● **Source passage**:
- Opening Delimiter -

Also would pass 0 instead of _RET_IP_, the object_size doesn't depend on it.

>  	return c ? c->object_size : 0;
>  }
>  EXPORT_SYMBOL(kmalloc_size_roundup);
> @@ -776,12 +781,36 @@ EXPORT_SYMBOL(kmalloc_size_roundup);
>  #define KMALLOC_RCL_NAME(sz)
>  #endif
>  
> +#ifdef CONFIG_RANDOM_KMALLOC_CACHES
> +#define __KMALLOC_RANDOM_CONCAT(a, b) a ## b
> +#define KMALLOC_RANDOM_NAME(N, sz) __KMALLOC_RANDOM_CONCAT(KMA_RAND_, N)(sz)
> +#define KMA_RAND_1(sz)                  .name[KMALLOC_RANDOM_START +  0] = "kmalloc-rnd-01-" #sz,
> +#define KMA_RAND_2(sz)  KMA_RAND_1(sz)  .name[KMALLOC_RANDOM_START +  1] = "kmalloc-rnd-02-" #sz,
> +#define KMA_RAND_3(sz)  KMA_RAND_2(sz)  .name[KMALLOC_RANDOM_START +  2] = "kmalloc-rnd-03-" #sz,
> +#define KMA_RAND_4(sz)  KMA_RAND_3(sz)  .name[KMALLOC_RANDOM_START +  3] = "kmalloc-rnd-04-" #sz,
> +#define KMA_RAND_5(sz)  KMA_RAND_4(sz)  .name[KMALLOC_RANDOM_START +  4] = "kmalloc-rnd-05-" #sz,
> +#define KMA_RAND_6(sz)  KMA_RAND_5(sz)  .name[KMALLOC_RANDOM_START +  5] = "kmalloc-rnd-06-" #sz,
> +#define KMA_RAND_7(sz)  KMA_RAND_6(sz)  .name[KMALLOC_RANDOM_START +  6] = "kmalloc-rnd-07-" #sz,
> +#define KMA_RAND_8(sz)  KMA_RAND_7(sz)  .name[KMALLOC_RANDOM_START +  7] = "kmalloc-rnd-08-" #sz,
> +#define KMA_RAND_9(sz)  KMA_RAND_8(sz)  .name[KMALLOC_RANDOM_START +  8] = "kmalloc-rnd-09-" #sz,
> +#define KMA_RAND_10(sz) KMA_RAND_9(sz)  .name[KMALLOC_RANDOM_START +  9] = "kmalloc-rnd-10-" #sz,
> +#define KMA_RAND_11(sz) KMA_RAND_10(sz) .name[KMALLOC_RANDOM_START + 10] = "kmalloc-rnd-11-" #sz,
> +#define KMA_RAND_12(sz) KMA_RAND_11(sz) .name[KMALLOC_RANDOM_START + 11] = "kmalloc-rnd-12-" #sz,
> +#define KMA_RAND_13(sz) KMA_RAND_12(sz) .name[KMALLOC_RANDOM_START + 12] = "kmalloc-rnd-13-" #sz,
> +#define KMA_RAND_14(sz) KMA_RAND_13(sz) .name[KMALLOC_RANDOM_START + 13] = "kmalloc-rnd-14-" #sz,
> +#define KMA_RAND_15(sz) KMA_RAND_14(sz) .name[KMALLOC_RANDOM_START + 14] = "kmalloc-rnd-15-" #sz,
> +#define KMA_RAND_16(sz) KMA_RAND_15(sz) .name[KMALLOC_RANDOM_START + 15] = "kmalloc-rnd-16-" #sz,
> +#else // CONFIG_RANDOM_KMALLOC_CACHES
> +#define KMALLOC_RANDOM_NAME(N, sz)

- Closing Delimiter -

● **Activity list**:
1. Using the patch excerpt, decide whether each statement agrees with it, answering yes or no and quoting the deciding words: (a) The reviewer proposes passing 0 in place of _RET_IP_. (b) The reviewer says object_size depends on _RET_IP_. (c) KMA_RAND_16 assigns the name "kmalloc-rnd-16-" at index KMALLOC_RANDOM_START + 16.
2. Output the stretch of the patch excerpt from "Also would pass" through "sz) __KMALLOC_RANDOM_CONCAT(KMA_RAND_, N)(sz)", copied character for character.

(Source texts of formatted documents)

- Opening Delimiter -

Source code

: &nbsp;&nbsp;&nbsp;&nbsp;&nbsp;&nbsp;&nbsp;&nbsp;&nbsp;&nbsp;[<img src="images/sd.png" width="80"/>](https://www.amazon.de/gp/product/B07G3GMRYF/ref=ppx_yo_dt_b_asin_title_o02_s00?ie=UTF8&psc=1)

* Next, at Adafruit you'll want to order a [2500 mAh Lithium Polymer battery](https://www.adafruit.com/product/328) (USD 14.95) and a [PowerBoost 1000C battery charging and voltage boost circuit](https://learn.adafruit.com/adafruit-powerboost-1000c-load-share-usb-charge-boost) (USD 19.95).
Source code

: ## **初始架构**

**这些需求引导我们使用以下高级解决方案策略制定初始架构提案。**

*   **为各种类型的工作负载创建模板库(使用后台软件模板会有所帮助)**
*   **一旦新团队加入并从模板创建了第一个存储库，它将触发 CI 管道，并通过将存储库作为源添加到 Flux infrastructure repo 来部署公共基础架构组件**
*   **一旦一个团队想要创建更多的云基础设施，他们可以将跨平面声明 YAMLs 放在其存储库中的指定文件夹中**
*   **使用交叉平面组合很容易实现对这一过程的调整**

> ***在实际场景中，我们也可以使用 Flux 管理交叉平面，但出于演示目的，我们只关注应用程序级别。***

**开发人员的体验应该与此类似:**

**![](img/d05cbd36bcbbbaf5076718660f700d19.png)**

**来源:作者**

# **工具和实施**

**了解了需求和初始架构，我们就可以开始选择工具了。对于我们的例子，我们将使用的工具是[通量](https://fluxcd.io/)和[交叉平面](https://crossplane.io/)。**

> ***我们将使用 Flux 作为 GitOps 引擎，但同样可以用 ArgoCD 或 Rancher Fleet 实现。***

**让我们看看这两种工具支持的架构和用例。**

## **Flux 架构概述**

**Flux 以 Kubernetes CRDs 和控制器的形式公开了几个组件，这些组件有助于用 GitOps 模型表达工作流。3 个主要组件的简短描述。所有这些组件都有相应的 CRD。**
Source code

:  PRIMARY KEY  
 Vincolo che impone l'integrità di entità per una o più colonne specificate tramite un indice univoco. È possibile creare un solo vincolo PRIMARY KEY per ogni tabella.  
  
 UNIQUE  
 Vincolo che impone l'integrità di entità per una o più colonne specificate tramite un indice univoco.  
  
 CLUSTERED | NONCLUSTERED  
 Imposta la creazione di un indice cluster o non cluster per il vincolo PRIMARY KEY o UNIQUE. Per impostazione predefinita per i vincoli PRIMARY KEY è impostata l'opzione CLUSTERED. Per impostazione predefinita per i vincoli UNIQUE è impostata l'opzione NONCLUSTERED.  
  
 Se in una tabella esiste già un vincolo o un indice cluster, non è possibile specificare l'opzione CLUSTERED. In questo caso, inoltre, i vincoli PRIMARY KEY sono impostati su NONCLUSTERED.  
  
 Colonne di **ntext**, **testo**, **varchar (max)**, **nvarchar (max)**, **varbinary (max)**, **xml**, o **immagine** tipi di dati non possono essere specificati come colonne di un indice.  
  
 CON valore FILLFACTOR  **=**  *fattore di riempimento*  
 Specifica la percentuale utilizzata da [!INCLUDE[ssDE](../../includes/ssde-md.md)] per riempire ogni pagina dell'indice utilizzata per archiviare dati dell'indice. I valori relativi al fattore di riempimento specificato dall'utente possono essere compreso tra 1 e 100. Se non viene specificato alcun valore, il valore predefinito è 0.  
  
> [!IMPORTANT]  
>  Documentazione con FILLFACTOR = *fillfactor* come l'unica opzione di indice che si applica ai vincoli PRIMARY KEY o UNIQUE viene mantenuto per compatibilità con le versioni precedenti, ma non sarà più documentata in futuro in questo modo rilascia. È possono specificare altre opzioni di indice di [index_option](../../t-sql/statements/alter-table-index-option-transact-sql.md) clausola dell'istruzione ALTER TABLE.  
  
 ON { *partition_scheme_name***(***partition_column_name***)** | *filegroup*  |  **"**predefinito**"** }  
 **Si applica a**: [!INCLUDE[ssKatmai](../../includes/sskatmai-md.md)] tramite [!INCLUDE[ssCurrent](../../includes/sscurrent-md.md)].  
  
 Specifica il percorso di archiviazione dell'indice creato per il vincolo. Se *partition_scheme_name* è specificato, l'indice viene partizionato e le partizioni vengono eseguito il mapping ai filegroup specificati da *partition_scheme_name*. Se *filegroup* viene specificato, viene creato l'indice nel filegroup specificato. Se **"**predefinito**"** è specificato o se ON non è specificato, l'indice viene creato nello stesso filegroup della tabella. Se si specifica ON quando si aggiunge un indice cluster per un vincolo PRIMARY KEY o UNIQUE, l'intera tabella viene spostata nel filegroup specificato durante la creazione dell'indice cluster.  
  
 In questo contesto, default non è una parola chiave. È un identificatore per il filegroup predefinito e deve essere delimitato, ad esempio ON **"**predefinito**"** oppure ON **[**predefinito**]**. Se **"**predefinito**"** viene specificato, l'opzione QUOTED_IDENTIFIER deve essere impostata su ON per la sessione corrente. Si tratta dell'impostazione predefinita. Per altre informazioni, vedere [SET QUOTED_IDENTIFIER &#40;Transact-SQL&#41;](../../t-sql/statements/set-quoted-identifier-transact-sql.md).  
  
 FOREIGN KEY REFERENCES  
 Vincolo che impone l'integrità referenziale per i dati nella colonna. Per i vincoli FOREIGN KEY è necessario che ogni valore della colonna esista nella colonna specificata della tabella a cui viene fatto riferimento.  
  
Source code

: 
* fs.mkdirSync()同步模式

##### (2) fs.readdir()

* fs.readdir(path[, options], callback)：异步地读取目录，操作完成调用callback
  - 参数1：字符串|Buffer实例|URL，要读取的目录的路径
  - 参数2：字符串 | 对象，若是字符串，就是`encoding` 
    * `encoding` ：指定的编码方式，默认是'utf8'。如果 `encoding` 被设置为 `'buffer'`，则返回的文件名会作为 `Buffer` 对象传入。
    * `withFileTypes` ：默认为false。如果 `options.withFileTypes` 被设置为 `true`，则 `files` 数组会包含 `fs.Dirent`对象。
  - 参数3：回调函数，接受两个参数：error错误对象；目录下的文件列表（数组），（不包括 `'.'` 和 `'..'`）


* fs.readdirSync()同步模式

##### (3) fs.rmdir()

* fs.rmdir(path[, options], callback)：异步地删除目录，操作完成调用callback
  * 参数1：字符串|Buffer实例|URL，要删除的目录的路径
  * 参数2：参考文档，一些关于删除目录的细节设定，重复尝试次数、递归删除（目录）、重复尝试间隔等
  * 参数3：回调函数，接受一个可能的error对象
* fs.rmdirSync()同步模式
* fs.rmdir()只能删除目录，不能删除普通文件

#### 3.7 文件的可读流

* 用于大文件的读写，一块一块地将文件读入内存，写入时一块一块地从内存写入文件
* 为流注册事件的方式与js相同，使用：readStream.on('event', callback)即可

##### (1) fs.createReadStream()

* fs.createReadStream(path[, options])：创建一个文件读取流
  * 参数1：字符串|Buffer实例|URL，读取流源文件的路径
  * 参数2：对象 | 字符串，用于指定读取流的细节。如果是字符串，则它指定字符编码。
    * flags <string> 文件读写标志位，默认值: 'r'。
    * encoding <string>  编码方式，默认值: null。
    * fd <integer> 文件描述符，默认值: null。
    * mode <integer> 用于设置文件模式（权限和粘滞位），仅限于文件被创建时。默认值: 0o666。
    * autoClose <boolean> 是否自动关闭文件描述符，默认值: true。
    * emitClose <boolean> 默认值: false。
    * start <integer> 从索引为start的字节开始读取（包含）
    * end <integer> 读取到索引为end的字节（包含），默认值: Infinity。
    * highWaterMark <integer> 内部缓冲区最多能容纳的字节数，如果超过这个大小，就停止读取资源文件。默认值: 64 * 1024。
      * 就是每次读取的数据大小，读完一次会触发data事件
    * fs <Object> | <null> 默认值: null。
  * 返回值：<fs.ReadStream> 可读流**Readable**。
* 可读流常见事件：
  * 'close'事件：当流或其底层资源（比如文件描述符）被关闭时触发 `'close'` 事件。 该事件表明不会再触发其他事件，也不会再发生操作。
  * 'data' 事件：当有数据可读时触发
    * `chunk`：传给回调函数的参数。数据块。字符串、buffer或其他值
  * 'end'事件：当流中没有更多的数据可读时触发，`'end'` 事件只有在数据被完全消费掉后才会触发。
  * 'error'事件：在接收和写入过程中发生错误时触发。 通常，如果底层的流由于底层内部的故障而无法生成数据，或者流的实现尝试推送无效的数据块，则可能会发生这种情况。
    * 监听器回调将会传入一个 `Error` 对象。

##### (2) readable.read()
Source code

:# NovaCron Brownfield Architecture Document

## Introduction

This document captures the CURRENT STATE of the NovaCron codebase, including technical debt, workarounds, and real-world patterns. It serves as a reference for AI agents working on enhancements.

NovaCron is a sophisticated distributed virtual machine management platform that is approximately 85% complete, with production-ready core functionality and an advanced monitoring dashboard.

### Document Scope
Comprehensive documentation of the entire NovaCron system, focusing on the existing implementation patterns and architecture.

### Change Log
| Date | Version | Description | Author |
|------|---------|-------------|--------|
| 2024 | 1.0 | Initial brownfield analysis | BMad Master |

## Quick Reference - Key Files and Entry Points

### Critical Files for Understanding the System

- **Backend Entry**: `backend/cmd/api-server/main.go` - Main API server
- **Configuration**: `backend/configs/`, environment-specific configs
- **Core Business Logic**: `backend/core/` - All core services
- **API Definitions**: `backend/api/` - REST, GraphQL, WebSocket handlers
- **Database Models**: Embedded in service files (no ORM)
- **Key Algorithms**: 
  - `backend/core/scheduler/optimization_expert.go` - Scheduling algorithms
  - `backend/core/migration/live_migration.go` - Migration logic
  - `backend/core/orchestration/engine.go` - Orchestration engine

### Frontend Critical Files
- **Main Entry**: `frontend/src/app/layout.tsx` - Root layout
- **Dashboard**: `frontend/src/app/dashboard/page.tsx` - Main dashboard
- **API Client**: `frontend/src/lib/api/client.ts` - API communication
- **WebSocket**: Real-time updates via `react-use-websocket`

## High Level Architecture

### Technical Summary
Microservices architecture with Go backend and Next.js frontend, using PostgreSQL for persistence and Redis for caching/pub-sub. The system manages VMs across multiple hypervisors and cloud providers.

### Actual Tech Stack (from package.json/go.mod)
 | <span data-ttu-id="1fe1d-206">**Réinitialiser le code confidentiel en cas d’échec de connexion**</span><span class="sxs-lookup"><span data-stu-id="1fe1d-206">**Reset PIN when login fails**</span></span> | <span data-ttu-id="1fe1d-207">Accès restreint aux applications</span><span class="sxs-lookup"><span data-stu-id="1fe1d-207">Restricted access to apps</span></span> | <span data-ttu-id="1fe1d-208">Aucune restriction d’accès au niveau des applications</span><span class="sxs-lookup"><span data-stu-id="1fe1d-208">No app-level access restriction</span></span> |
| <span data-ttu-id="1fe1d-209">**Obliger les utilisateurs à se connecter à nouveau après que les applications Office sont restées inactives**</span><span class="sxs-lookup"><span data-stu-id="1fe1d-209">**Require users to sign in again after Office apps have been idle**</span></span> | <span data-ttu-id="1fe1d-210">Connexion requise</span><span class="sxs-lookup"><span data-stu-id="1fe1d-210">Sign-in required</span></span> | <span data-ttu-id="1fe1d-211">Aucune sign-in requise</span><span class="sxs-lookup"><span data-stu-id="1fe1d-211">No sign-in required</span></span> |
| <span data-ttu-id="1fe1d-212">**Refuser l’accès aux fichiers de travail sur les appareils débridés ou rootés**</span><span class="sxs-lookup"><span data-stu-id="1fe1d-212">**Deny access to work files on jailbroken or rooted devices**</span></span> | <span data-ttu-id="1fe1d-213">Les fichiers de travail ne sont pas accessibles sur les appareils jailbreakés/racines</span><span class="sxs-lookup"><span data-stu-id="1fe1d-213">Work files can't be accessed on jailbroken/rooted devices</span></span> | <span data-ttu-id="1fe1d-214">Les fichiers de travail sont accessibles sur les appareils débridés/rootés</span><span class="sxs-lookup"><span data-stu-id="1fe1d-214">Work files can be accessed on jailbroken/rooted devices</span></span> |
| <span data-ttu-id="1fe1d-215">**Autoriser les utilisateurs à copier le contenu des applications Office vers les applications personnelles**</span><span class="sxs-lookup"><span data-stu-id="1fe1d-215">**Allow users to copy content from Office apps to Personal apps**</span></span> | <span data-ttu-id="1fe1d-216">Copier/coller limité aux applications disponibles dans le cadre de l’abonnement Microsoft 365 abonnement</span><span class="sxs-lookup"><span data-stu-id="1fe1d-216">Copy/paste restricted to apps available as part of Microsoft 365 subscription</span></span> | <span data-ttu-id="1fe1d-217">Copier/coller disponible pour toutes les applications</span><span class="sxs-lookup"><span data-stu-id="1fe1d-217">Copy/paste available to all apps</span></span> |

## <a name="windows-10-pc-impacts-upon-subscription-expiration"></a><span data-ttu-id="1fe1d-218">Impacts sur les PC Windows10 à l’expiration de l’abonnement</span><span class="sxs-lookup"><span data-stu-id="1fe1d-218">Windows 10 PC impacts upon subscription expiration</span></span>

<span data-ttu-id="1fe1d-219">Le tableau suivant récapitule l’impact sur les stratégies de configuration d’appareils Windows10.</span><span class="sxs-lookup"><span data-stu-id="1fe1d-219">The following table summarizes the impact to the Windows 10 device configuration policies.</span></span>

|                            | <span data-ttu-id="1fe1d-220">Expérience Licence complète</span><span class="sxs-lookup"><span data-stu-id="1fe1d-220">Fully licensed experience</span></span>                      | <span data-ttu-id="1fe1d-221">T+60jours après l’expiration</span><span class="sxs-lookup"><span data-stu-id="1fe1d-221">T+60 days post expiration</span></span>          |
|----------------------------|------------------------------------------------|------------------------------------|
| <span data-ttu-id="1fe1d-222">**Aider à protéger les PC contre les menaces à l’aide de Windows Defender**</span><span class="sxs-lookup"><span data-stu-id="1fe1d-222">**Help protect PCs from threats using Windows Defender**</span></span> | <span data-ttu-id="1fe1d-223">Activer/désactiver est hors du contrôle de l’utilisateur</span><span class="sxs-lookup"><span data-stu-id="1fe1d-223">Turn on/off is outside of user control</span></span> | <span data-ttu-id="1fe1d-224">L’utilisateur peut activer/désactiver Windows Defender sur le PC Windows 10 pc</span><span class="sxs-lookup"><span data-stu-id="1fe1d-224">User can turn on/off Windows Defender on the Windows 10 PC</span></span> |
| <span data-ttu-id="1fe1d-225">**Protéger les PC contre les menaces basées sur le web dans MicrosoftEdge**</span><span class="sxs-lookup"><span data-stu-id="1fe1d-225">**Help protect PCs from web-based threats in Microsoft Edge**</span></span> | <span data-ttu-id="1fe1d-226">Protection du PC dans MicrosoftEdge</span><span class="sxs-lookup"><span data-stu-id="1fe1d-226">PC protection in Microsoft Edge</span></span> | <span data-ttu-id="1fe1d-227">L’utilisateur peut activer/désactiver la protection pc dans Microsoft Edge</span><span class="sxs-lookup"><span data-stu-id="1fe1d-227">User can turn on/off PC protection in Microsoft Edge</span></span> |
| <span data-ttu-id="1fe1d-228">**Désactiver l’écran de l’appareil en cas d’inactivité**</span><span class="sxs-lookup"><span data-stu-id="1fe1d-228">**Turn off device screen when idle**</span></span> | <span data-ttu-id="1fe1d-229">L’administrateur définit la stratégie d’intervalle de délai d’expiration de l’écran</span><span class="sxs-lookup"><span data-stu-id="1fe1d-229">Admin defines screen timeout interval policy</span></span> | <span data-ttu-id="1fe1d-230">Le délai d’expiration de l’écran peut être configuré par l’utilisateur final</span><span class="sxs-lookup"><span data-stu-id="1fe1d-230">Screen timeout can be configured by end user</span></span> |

- Closing Delimiter -

● **Responses by item number**:
1.
(a) Yes: "Also would pass 0 instead of _RET_IP_"
(b) No: "the object_size doesn't depend on it"
(c) No: ".name[KMALLOC_RANDOM_START + 15] = "kmalloc-rnd-16-" #sz"

2.
Also would pass 0 instead of _RET_IP_, the object_size doesn't depend on it.

>  	return c ? c->object_size : 0;
>  }
>  EXPORT_SYMBOL(kmalloc_size_roundup);
> @@ -776,12 +781,36 @@ EXPORT_SYMBOL(kmalloc_size_roundup);
>  #define KMALLOC_RCL_NAME(sz)
>  #endif
>  
> +#ifdef CONFIG_RANDOM_KMALLOC_CACHES
> +#define __KMALLOC_RANDOM_CONCAT(a, b) a ## b
> +#define KMALLOC_RANDOM_NAME(N, sz) __KMALLOC_RANDOM_CONCAT(KMA_RAND_, N)(sz)